デジタル技術による課題解決:特に人手不足が深刻化する製造現場において、デジタル技術を活用することで、限られた人的リソースでも高品質な業務遂行が可能になります。

 

技術の民主化:生成AIやクラウドサービスなどの新技術は、従来は大企業にしかできなかったシステム開発を、中小企業でも実現可能にしています。当社のような規模の企業でも、最新技術を活用することで大きな効率化を達成できることが実証されました。

 

公的支援機関との連携:公的支援機関との協力により、専門的な技術課題も効率的に解決することができました。公的支援を積極的に活用することで、当社のような規模の小さい企業でも現場ニーズに即したデジタル化を実現することができました。

 

・今後に向けて

今回のプロジェクトでは、従来の手作業中心の検査プロセスを、デジタル技術を活用した効率的なシステムへと刷新することができました。当社では、この経験で得られた知見を活かし、さらなる業務効率化とデジタル化を推進してまいります。
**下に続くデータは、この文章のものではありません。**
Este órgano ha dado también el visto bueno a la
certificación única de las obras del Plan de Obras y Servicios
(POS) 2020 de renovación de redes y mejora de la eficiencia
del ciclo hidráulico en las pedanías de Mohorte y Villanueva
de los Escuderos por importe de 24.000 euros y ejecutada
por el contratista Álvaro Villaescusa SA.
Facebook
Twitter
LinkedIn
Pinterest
製造業におけるDX(デジタルトランスフォーメーション)は、必ずしも大規模な投資や専門的な知識だけで実現するものではありません。公的支援機関との連携、最新技術の積極的活用、そして現場の課題を明確に捉えることで、実効性の高いデジタル化が可能と考えます。

今後も、お客様のニーズにお応えするための取り組みを継続してまいります。